Repository for my work on the Flu Shot Learning competition on Driven Data. Driven Data profile: apoirel. Work in progress.
Requirements
snakemake
conda
This is only necessary if you intend to experiment with or modify the code. Create a conda environment with all the required packages:
conda env create -f environment.yml
In this directory
snakemake --use-conda all
snakemake --use-singularity --use-conda all
├── environment.yml <- The file defining the conda Python environmnet.
├── Snakefile <- Definition of the full workflow for reproducing the analysis.
├── LICENSE
├── README.md <- The top-level README.
├── data
│ ├── processed <- The final, canonical data sets for modeling.

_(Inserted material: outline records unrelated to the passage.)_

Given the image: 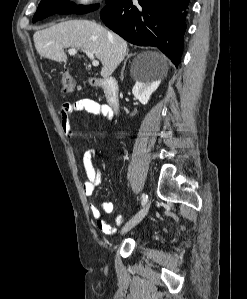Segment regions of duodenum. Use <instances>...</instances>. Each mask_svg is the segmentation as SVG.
Wrapping results in <instances>:
<instances>
[{
  "instance_id": "duodenum-1",
  "label": "duodenum",
  "mask_w": 247,
  "mask_h": 299,
  "mask_svg": "<svg viewBox=\"0 0 247 299\" xmlns=\"http://www.w3.org/2000/svg\"><path fill=\"white\" fill-rule=\"evenodd\" d=\"M95 86L101 87L104 91L107 103L113 111H117L120 104L119 85L114 78H102L93 80Z\"/></svg>"
}]
</instances>
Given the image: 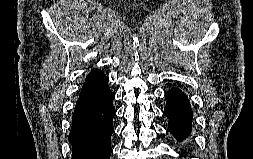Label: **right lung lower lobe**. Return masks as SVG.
<instances>
[{"mask_svg":"<svg viewBox=\"0 0 253 159\" xmlns=\"http://www.w3.org/2000/svg\"><path fill=\"white\" fill-rule=\"evenodd\" d=\"M108 80L99 70L86 77L68 136L72 159H110L115 95L109 89Z\"/></svg>","mask_w":253,"mask_h":159,"instance_id":"1","label":"right lung lower lobe"}]
</instances>
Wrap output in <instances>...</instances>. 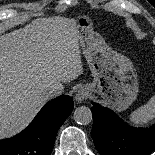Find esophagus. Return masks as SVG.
Returning a JSON list of instances; mask_svg holds the SVG:
<instances>
[{
	"label": "esophagus",
	"mask_w": 155,
	"mask_h": 155,
	"mask_svg": "<svg viewBox=\"0 0 155 155\" xmlns=\"http://www.w3.org/2000/svg\"><path fill=\"white\" fill-rule=\"evenodd\" d=\"M88 95V91L85 88H80L75 94V100L77 102L83 101Z\"/></svg>",
	"instance_id": "1"
}]
</instances>
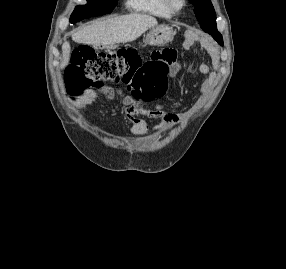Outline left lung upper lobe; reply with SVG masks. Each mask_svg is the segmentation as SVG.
Listing matches in <instances>:
<instances>
[{"label":"left lung upper lobe","instance_id":"1","mask_svg":"<svg viewBox=\"0 0 286 269\" xmlns=\"http://www.w3.org/2000/svg\"><path fill=\"white\" fill-rule=\"evenodd\" d=\"M194 6V12L201 28L208 32L220 45L223 39L216 27V13L210 0H189Z\"/></svg>","mask_w":286,"mask_h":269}]
</instances>
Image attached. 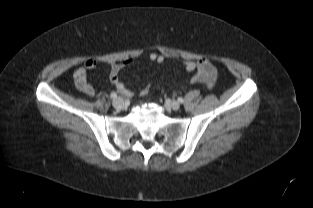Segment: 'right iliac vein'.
<instances>
[{"label": "right iliac vein", "instance_id": "obj_1", "mask_svg": "<svg viewBox=\"0 0 313 208\" xmlns=\"http://www.w3.org/2000/svg\"><path fill=\"white\" fill-rule=\"evenodd\" d=\"M113 106L117 110H121L124 107V101L122 98L118 97L115 98L112 102Z\"/></svg>", "mask_w": 313, "mask_h": 208}]
</instances>
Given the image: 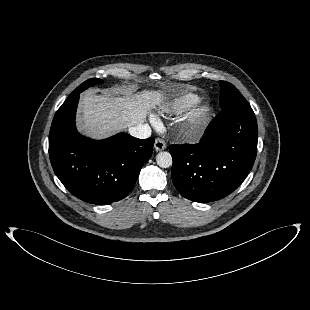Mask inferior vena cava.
<instances>
[{
  "mask_svg": "<svg viewBox=\"0 0 310 310\" xmlns=\"http://www.w3.org/2000/svg\"><path fill=\"white\" fill-rule=\"evenodd\" d=\"M128 132L131 136L146 139L151 136V128L148 124H138L133 127H129Z\"/></svg>",
  "mask_w": 310,
  "mask_h": 310,
  "instance_id": "obj_1",
  "label": "inferior vena cava"
}]
</instances>
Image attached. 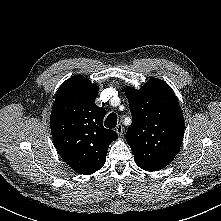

│ └── raw <- The original, immutable data dump.
├── output
| ├── models <- Serialized models, predictions, model summaries.
| └── figures <- Graphics created during analysis.
├── paper <- Generated analysis as PDF, LaTeX.
└── src <- Source code for this project.
├── notebooks <- Jupyter notebooks.
└── __init__.py <- Makes this a python module.
0.8342 AUC on hidden test set, 181/948 on leaderboard(baseline LR)0.8462 AUC on hidden test set, 133/953 on leaderboard(tuned random forest)0.8473 AUC on hidden test set, 130/953 on leaderboard.(xgboost baseline)- 0.8530 AUC on hidden test set, 112/953 on leaderboard (moderately tuned xgboost)
Todo: refactor notebooks code for the last 2 into proper python scripts.
This project is distributed under the MIT license.